Dr. Yuexin Xu received a 2021 Young Investigator Award for her project “Transcriptomic single-cell and spatial mapping of immune cell infiltration and tumor-associated endothelial cell heterogeneity in renal cell carcinoma.” Xu is based at the Fred Hutchinson Cancer Research Center in Seattle, Washington.
We spoke with Xu about her work and what it could mean for people with kidney cancer.
Briefly describe your research.
I’m excited to work on projects to elucidate the spatial heterogeneity of the renal cell carcinoma (RCC) microenvironment, especially characterize the cell-to-cell interactions, and address the possible mechanisms to explain why the local immune responses that are so diverse within RCC tumor and among patients.
During my Ph.D. study working on engineered-chemokine receptor and T cell migration, I’ve been fascinated by the number of different cell types and molecules of T lymphocytes encounter when migrating into the solid tumor along the way – the blood cells, endothelial barrier, pericytes, macrophages, various extracellular matrix components, stromal cells, and tumor cells. I’m always envisioning drawing a road map to clarify the interaction clues of different types of lymphocytes in tumors and understand how these clues differ between patients to impact the outcomes of immune therapy.
Yet the problem of conventional immunohistochemistry is the limit of gene number that researchers can probe in tissue, which could cause bias to the result—every group has their own favorite set of genes. With the recent development of in situ sequencing and barcoding technology, I’m so fortunate to be able to apply spatial genomics technology to depict the tumor microenvironment at high resolution.
Thinking of the different types of T cells and other things like NK cells, are we getting better at targeting specific elements of the immune system to enhance (or dampen) in order to be most effective against cancer cells?

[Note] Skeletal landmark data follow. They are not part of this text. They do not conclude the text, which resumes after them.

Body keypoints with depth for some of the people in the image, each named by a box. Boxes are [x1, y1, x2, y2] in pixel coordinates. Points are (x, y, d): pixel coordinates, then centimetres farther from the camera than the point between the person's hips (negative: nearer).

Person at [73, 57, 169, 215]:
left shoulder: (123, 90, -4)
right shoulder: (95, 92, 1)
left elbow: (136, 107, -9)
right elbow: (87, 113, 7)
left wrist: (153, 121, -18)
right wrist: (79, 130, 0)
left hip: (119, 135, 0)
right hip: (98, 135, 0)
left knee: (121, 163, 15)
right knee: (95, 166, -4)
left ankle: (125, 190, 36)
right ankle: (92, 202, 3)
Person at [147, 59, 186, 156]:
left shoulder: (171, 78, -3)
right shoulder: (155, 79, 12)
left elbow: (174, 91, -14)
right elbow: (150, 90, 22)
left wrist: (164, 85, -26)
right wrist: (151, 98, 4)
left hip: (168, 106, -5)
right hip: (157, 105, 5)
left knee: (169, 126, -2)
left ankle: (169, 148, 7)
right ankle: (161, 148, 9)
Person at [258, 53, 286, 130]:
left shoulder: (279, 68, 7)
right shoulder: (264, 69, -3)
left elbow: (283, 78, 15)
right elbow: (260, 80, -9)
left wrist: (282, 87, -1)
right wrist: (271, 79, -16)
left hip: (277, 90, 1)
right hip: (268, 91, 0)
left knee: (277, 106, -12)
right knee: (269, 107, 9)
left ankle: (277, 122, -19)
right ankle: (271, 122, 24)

I think so. With the recent development of single-cell RNA sequencing, researchers now can pinpoint what a single T cell does in a tumor microenvironment at unprecedented precision, therefore accelerating the therapeutic reagents discovery. For example, we now can select tumor-targeting T cell reagents that are specific to the RCC but not normal tissue, to fine-tuning of immune response possible. Our knowledge of the antigenic response in RCC is growing exponentially. Various T cell therapies have been applied to RCC patients targeting antigens that are specific to RCCs. To me, to refine the immune response that is specific and potent to tumor cells only is one of the most important goals that our future RCC immunotherapy is about.
What is the potential impact of better describing these elements of the TME for patients?
It has been discovered that the immune responses are so heterogeneous in RCC patients, that could be due to the unique local hypoxic environment of RCC that regulates the metabolic switches. Even within the same patient, we constantly saw an immune desert with few T cells infiltrate and regions full of T cells. Regulated by the local environment, certain regions of RCC tumor may evolve to lose T cell antigen expression, therefore, escape from the antigenic response elicited from immunotherapy. In addition, whether T cells can be directed to the tumor along the journey to the tumor, whether the cytotoxic T cells lose killing function are all regulated by the TME. Things like this directly impact the response to therapy.
What motivates you?
I can never forget the time when my Ph.D. mentor Dr. Minsoo Kim and I were staring at some two-photon T cell interstitial migration movies and I was so intrigued about the dark space these T cells were crawling along. That was the first time that I realized our experimental procedures could be so limited and selected to only reveal aspects the researchers would like to see.
Because of the modern sequencing technology, the volume of biological data grows exponentially. Facing the big-data era of immunology research, my favorite quotes coming from my current mentor Dr. Edus Warren: “Deep sequencing is not all that deep. If you don’t see a sequence, that doesn’t mean that it is not there. If you see a sequence twice, pay attention.” These experiences constantly remind me as a researcher, always to be humble to the unknown and be curious and vigilant to the things that we discovered.
Anything else you’d like others to know about you or your work?
My RCC work initiated by the philanthropy fund comes directly from RCC patients. I could never work on the project without support from the patient community, and I am eternally grateful.